WM – I think one of the reasons Percomaniacs is working so well is because we have role models that have done this shit. And people that we’re so close to and mentors that have all done it so the foundation is already laid out there.
R – We just wanted to make our own thing, and now we know how.
WM – Those guys are just our homies. Just like we’re homies. It’s no different. That’s why they fuck with us. That’s why we really like all them. Cause we’re all friends; just normal guys.
We’re sitting here at the first Percomaniacs party where all three of you are going to play back-to-back, and soon you’re going to do the same thing at Dirtybird Campout. Obviously there are some differences between those two environments. How are you going to approach that set different than this set?
WM – I would honestly say we’re not going to play anything different because it’s a Dirtybird party or this is a Percomaniacs party or we’re playing a Desert Hearts party or we’re playing any fucking party. If we’re all playing we’re just going to play records.
L – Although I will say we’re going to fucking bring it. We’re going to fucking bring it to Dirtybird.
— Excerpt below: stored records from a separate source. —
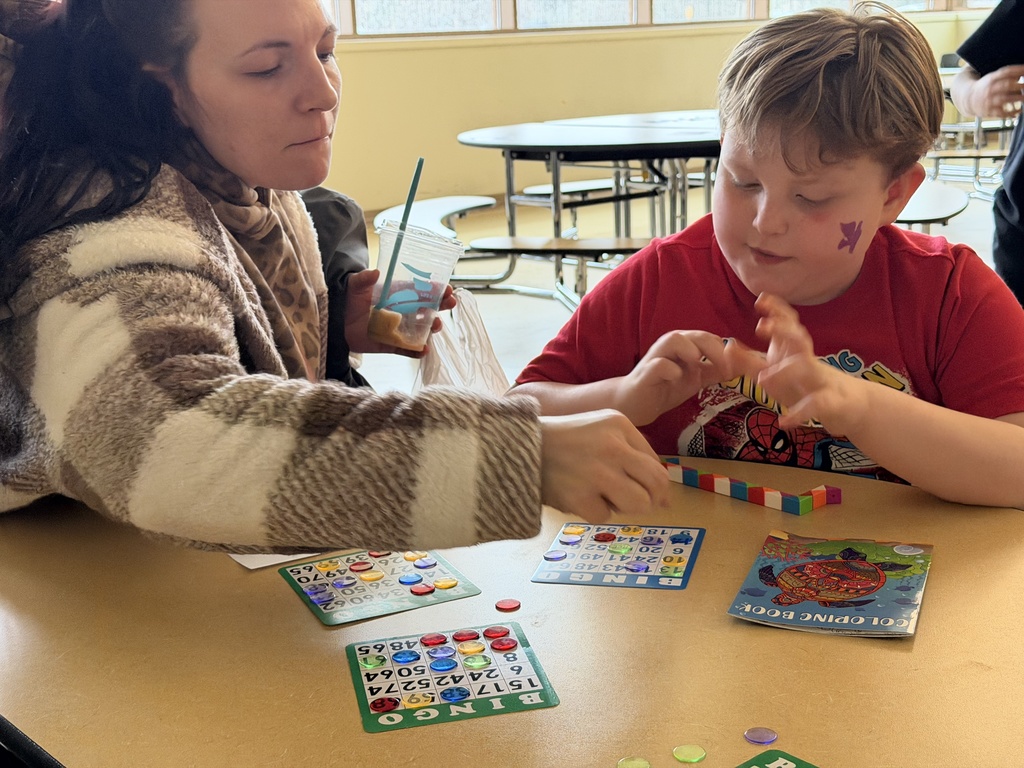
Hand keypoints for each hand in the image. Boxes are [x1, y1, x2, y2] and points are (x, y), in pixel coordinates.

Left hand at [345, 270, 457, 358]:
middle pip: (425, 308)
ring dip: (431, 327)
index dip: (434, 289)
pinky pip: (406, 349)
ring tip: (437, 326)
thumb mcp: (354, 285)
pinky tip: (424, 350)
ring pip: (420, 329)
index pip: (419, 290)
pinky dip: (416, 351)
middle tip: (451, 304)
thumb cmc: (346, 300)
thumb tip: (375, 272)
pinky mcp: (390, 345)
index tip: (447, 288)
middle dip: (440, 306)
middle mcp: (401, 311)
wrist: (333, 323)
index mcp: (396, 294)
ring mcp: (397, 328)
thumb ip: (364, 279)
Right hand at [539, 409, 669, 522]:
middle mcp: (612, 448)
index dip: (658, 486)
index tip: (651, 494)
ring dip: (626, 506)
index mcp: (620, 426)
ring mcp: (596, 474)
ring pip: (638, 504)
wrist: (521, 447)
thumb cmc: (566, 439)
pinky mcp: (579, 497)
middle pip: (656, 485)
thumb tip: (665, 498)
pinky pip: (605, 516)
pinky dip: (595, 511)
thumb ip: (636, 452)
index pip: (657, 465)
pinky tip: (581, 495)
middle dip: (652, 499)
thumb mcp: (603, 427)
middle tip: (636, 501)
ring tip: (606, 496)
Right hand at [614, 330, 762, 425]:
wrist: (636, 403)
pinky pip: (658, 364)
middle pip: (696, 335)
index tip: (739, 369)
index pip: (710, 338)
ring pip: (674, 340)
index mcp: (685, 345)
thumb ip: (713, 372)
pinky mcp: (645, 373)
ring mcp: (656, 357)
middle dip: (716, 349)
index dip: (727, 351)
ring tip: (698, 365)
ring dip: (690, 350)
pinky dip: (670, 369)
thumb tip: (739, 367)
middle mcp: (671, 346)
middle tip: (727, 369)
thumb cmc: (665, 387)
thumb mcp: (695, 380)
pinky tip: (677, 379)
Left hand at [753, 293, 865, 432]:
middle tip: (761, 327)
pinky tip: (784, 422)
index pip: (788, 323)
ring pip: (807, 368)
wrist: (847, 406)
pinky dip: (800, 414)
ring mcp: (820, 379)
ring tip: (762, 380)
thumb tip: (727, 346)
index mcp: (794, 349)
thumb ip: (748, 361)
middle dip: (782, 330)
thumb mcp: (774, 372)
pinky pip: (816, 405)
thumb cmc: (805, 385)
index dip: (777, 309)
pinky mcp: (829, 402)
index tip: (761, 299)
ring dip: (786, 371)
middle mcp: (807, 359)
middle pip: (798, 338)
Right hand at [968, 64, 1023, 117]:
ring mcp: (989, 101)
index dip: (1018, 70)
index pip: (1006, 72)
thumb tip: (1023, 70)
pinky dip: (1011, 113)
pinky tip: (1019, 112)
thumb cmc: (985, 87)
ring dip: (1018, 98)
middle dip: (1019, 85)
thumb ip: (1006, 75)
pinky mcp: (989, 111)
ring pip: (1005, 99)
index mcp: (992, 78)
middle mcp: (990, 89)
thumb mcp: (992, 77)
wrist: (967, 99)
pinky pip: (1001, 113)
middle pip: (1006, 85)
WM – My only goal is to have both of these dudes look over and be like “What track is this” so I can say “You wish you knew.”
L – It is very competitive.
Where do you think Percomaniacs fits in the larger landscape of house music given the mainstream direction that it’s going?
R – I think it can fit anywhere really. That’s our goal: to really broaden people’s horizons.
WM – Be different.
L – Yeah you could listen to it on a massive stage or in a fucking elevator.
R – Or on Sirius XM.
So whatever phase house music goes through in the future, you plan on just maintaining the vision?
WM – Things are always going to be changing. Nothing stays the same forever, but if I look into the future I just see us three making records together.
**This transcript has been edited slightly for clarity and readability.